### TASK STATEMENT
An exact copy of every record, without the pictures, is what should come back.

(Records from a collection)
___

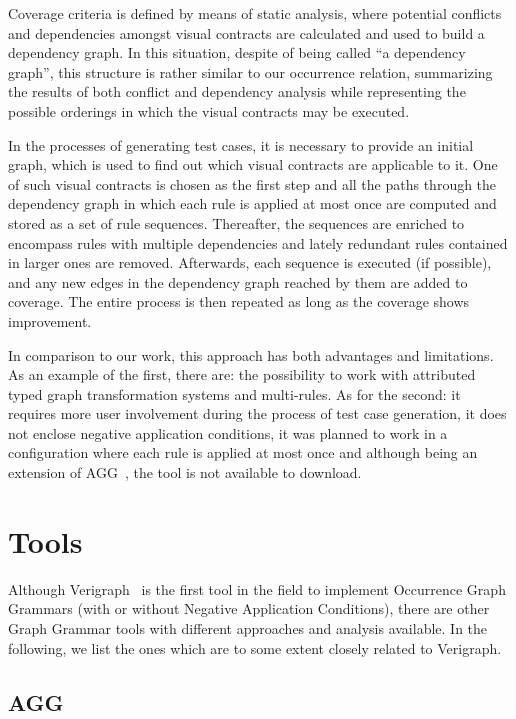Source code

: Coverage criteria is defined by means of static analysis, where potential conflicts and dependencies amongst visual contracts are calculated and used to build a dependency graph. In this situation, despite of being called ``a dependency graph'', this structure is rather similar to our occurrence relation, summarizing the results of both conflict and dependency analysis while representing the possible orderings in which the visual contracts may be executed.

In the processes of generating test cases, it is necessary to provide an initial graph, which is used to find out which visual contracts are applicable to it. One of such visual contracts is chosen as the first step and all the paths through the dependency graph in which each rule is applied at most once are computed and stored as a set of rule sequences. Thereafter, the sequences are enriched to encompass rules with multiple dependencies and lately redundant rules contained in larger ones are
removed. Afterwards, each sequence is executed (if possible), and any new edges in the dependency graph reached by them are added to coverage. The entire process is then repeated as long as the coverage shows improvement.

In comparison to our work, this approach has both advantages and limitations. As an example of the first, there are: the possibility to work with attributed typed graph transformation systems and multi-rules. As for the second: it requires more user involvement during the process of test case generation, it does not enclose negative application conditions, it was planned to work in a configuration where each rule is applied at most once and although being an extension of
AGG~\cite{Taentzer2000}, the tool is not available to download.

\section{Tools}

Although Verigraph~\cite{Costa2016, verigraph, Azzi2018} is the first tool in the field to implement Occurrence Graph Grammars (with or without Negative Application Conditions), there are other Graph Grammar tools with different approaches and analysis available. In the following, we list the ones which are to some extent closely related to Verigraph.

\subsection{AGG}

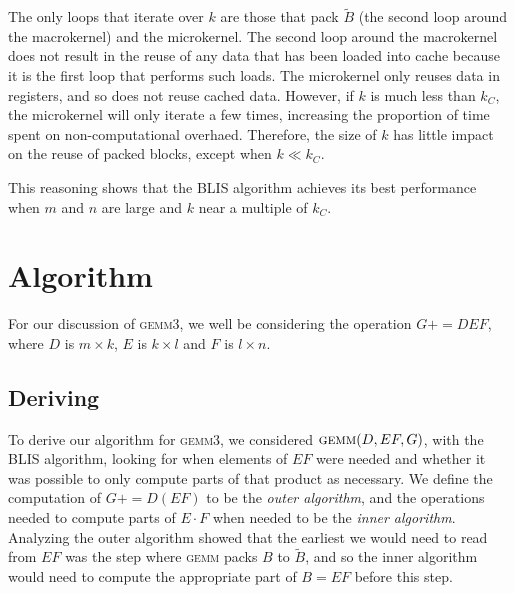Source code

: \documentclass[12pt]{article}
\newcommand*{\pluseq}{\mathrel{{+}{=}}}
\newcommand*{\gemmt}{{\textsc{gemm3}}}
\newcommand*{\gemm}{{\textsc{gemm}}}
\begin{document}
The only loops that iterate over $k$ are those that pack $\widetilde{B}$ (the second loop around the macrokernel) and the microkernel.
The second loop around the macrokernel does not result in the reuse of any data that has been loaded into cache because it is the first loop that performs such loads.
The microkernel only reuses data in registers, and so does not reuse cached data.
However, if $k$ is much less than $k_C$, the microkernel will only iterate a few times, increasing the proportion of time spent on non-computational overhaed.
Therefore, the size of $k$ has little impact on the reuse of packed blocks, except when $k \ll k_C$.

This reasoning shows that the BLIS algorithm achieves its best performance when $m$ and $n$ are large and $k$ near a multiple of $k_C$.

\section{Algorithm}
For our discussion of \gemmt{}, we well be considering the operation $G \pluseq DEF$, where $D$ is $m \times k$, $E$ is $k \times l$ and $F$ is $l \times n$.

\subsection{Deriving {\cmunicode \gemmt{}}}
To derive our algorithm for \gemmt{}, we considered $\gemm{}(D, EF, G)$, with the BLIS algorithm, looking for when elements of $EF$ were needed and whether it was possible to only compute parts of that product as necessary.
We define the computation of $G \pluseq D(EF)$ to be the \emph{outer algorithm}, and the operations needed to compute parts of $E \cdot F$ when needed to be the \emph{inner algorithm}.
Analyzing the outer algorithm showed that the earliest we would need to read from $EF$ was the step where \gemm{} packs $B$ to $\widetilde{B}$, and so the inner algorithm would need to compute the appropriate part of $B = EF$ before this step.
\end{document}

___

### COMPLETED TASK
Source code

: Coverage criteria is defined by means of static analysis, where potential conflicts and dependencies amongst visual contracts are calculated and used to build a dependency graph. In this situation, despite of being called ``a dependency graph'', this structure is rather similar to our occurrence relation, summarizing the results of both conflict and dependency analysis while representing the possible orderings in which the visual contracts may be executed.

In the processes of generating test cases, it is necessary to provide an initial graph, which is used to find out which visual contracts are applicable to it. One of such visual contracts is chosen as the first step and all the paths through the dependency graph in which each rule is applied at most once are computed and stored as a set of rule sequences. Thereafter, the sequences are enriched to encompass rules with multiple dependencies and lately redundant rules contained in larger ones are
removed. Afterwards, each sequence is executed (if possible), and any new edges in the dependency graph reached by them are added to coverage. The entire process is then repeated as long as the coverage shows improvement.

In comparison to our work, this approach has both advantages and limitations. As an example of the first, there are: the possibility to work with attributed typed graph transformation systems and multi-rules. As for the second: it requires more user involvement during the process of test case generation, it does not enclose negative application conditions, it was planned to work in a configuration where each rule is applied at most once and although being an extension of
AGG~\cite{Taentzer2000}, the tool is not available to download.

\section{Tools}

Although Verigraph~\cite{Costa2016, verigraph, Azzi2018} is the first tool in the field to implement Occurrence Graph Grammars (with or without Negative Application Conditions), there are other Graph Grammar tools with different approaches and analysis available. In the following, we list the ones which are to some extent closely related to Verigraph.

\subsection{AGG}

Source code

: \documentclass[12pt]{article}
\newcommand*{\pluseq}{\mathrel{{+}{=}}}
\newcommand*{\gemmt}{{\textsc{gemm3}}}
\newcommand*{\gemm}{{\textsc{gemm}}}
\begin{document}
The only loops that iterate over $k$ are those that pack $\widetilde{B}$ (the second loop around the macrokernel) and the microkernel.
The second loop around the macrokernel does not result in the reuse of any data that has been loaded into cache because it is the first loop that performs such loads.
The microkernel only reuses data in registers, and so does not reuse cached data.
However, if $k$ is much less than $k_C$, the microkernel will only iterate a few times, increasing the proportion of time spent on non-computational overhaed.
Therefore, the size of $k$ has little impact on the reuse of packed blocks, except when $k \ll k_C$.

This reasoning shows that the BLIS algorithm achieves its best performance when $m$ and $n$ are large and $k$ near a multiple of $k_C$.

\section{Algorithm}
For our discussion of \gemmt{}, we well be considering the operation $G \pluseq DEF$, where $D$ is $m \times k$, $E$ is $k \times l$ and $F$ is $l \times n$.

\subsection{Deriving {\cmunicode \gemmt{}}}
To derive our algorithm for \gemmt{}, we considered $\gemm{}(D, EF, G)$, with the BLIS algorithm, looking for when elements of $EF$ were needed and whether it was possible to only compute parts of that product as necessary.
We define the computation of $G \pluseq D(EF)$ to be the \emph{outer algorithm}, and the operations needed to compute parts of $E \cdot F$ when needed to be the \emph{inner algorithm}.
Analyzing the outer algorithm showed that the earliest we would need to read from $EF$ was the step where \gemm{} packs $B$ to $\widetilde{B}$, and so the inner algorithm would need to compute the appropriate part of $B = EF$ before this step.
\end{document}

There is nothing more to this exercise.